Wymagania zadania » Zwróć wszystkie wiersze poniższego materiału, które zawierają ciąg „typed”. Wielkość liter ma znaczenie.

Wpisy zbioru danych »
________________

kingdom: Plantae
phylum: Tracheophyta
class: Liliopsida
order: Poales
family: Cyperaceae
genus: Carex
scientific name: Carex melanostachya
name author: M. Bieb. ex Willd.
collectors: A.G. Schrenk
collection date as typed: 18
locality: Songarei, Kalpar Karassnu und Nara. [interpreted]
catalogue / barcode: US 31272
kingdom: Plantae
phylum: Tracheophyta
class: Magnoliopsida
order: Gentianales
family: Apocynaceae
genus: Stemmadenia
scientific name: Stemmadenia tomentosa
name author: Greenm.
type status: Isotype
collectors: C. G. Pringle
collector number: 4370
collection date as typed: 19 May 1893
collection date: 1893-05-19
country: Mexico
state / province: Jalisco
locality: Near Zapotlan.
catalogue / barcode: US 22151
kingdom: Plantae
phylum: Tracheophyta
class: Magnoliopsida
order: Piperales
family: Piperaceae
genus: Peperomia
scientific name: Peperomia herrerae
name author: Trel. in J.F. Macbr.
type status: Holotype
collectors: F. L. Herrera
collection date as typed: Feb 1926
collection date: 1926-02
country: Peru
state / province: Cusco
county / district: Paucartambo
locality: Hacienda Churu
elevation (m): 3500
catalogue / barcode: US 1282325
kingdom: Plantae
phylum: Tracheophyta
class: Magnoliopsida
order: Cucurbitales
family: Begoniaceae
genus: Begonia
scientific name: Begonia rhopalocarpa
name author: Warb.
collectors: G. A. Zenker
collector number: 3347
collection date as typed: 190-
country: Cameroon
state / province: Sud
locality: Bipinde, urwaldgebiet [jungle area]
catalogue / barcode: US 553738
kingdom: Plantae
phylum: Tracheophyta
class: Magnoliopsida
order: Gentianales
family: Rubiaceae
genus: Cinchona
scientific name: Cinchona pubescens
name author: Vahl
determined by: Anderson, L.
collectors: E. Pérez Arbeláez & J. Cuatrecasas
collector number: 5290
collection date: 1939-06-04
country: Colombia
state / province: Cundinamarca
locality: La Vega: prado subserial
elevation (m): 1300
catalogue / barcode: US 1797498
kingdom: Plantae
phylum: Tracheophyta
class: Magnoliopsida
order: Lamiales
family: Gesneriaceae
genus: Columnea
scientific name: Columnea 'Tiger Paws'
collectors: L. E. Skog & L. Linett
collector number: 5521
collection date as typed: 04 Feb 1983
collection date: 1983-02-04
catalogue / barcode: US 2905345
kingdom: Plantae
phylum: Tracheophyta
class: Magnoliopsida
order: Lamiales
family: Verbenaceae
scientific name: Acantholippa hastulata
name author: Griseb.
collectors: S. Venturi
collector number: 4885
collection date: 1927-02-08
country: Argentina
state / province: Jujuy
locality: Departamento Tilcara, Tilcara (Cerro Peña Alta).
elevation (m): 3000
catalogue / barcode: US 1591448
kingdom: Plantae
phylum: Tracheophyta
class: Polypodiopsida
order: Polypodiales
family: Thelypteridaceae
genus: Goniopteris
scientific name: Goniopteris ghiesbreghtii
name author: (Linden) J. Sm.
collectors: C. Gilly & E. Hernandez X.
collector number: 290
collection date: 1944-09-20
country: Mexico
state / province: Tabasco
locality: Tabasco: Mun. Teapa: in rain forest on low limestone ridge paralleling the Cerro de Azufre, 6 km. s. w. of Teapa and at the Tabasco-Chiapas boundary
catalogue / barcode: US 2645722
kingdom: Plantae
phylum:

________________

Odpowiedź do zadania »
collection date as typed: 18
collection date as typed: 19 May 1893
collection date as typed: Feb 1926
collection date as typed: 190-
collection date as typed: 04 Feb 1983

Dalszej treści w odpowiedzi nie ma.